Challenger Cleopatra Draper, 35, said the investments Beale touts have been for select precincts — ones that are not a majority Black, like the rest of the ward.

“I do believe that we deserve better,” she said. “Better leadership and an opportunity to live in peace.”

The social worker said she wants to see more than a Walmart as a supermarket and believes small businesses are the way to do it.

Public safety improvements could be as easy as LED lights on blocks that are barely lit, in addition to implementation of a crime alert system, Draper said.

And she wants to focus on revitalizing the Roseland neighborhood by earmarking TIF and Invest South/West dollars, Draper said.
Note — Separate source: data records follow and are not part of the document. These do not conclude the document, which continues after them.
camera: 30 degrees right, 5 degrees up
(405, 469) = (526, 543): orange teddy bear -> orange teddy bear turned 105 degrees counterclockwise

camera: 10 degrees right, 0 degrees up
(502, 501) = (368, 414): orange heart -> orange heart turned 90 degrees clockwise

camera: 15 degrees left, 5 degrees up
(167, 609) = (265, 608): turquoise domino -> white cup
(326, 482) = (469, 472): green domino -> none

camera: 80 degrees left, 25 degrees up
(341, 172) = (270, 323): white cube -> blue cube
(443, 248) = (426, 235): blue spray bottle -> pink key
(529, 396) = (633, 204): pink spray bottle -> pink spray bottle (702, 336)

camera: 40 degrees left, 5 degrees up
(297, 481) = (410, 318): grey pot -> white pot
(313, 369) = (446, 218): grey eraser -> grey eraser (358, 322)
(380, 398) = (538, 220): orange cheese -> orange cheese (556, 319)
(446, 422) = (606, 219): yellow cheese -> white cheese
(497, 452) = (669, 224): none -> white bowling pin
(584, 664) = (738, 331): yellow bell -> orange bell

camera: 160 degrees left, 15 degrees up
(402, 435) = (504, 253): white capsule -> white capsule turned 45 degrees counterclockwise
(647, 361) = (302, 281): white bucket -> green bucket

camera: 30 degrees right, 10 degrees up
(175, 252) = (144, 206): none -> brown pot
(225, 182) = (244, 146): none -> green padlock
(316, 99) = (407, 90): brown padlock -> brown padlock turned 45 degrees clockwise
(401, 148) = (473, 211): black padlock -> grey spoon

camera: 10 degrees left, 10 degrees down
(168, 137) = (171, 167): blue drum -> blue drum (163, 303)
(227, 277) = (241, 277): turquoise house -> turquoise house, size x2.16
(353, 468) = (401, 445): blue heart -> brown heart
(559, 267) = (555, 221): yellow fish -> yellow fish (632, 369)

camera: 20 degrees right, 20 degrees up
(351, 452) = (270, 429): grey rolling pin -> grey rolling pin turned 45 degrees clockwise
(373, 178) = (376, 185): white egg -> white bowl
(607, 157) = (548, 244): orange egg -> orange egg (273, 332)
“(Beale) had 24 years to do it,” she said. “Now that the money is here, it needs to be labeled with somebody that has the heart, the honesty and the determination to make it happen.”

Cameron Barnes, a 24-year-old former national youth director for Rainbow PUSH, said he wants to lean into technology advancement to innovate the 9th Ward.

He said he wants to direct students toward STEM work, coding, robotics and tech, but also uplift trade jobs to bring economic prosperity and growth to the area. Barnes said he isn’t sure where the ward’s resources are going — besides to a section of Pullman — and he wants to figure it out and reallocate them.

Before bringing corporations back into the community, he said he wants to “boost morale” through education, violence prevention and investing in small businesses. Barnes also pledged to hold community consultation meetings four times a year.